Not only was Little Richard one of the first singers to ever utilize his particular style of vocals, recording them over a strong beat with a fast-paced rhythm, but his stage presence was also unique for his time. He was known for his ostentatious style of dress, as well as his penchant for pancake makeup. He did not invent the notion of wearing makeup (it was also being worn by his contemporaries in groups such as the Drifters, the Coasters and the Cadillacs), but he wore so much of it that people actually questioned his sexuality. Nonetheless, his appearance was memorable, and made an impact upon his audiences.
When Little Richard was first popularizing rock and roll, he encountered resistance. Many referred to his style as “voodoo music” or “African music,” and it was considered by a number of parents to be a bad influence on children and teenagers. Others felt that the style was simply a fad, and would fade out in time. Some simply did not like that so many white kids were buying albums by a black recording artist, and some of Little Richard’s most successful live performances were followed by demands that he not return to the venue. The audiences at his shows were also segregated, with white audience members confined to the balcony. This resulted in injuries, as many teenagers would leap from the balconies in order to be closer to the music.

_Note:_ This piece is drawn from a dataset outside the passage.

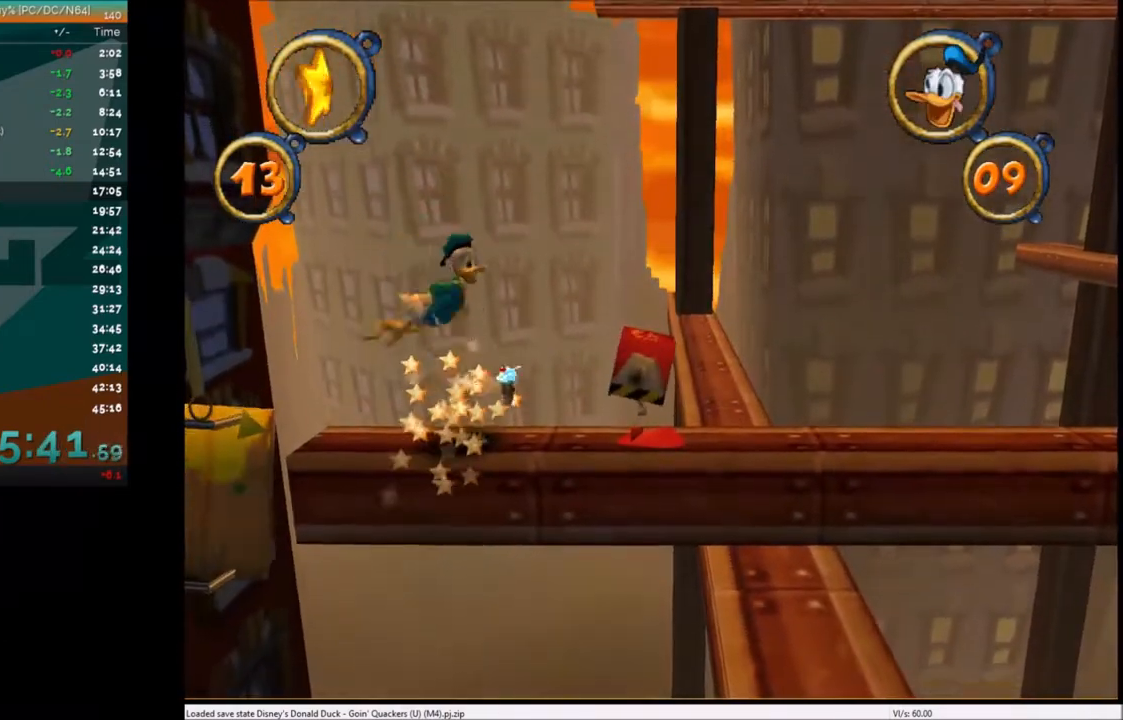
{"keys": ["right"], "events": []}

Despite the resistance he received, Little Richard often recorded for the sake of recording itself. He was able to make up songs nearly on the spot, resulting in a number of hits that were known for their music but contained relatively simple and repetitive lyrics. This was often the case with songs such as “Tutti Frutti” and “Good Golly Miss Molly.” His music was so influential that Michael Jackson once offered him a writing job, although he decided to turn it down.
Little Richard is one of the oldest names in rock and roll. His voice, his musicianship, and his general style (in terms of both sound and appearance) can never quite be imitated by anyone. He has appeared in dozens of films, often playing himself in films such as the Frankie Lymon biopic Why Do Fools Fall in Love. His influence is staggering, and he still performs everything from rock and roll to gospel with the same energy and showmanship that made him famous more than sixty years ago.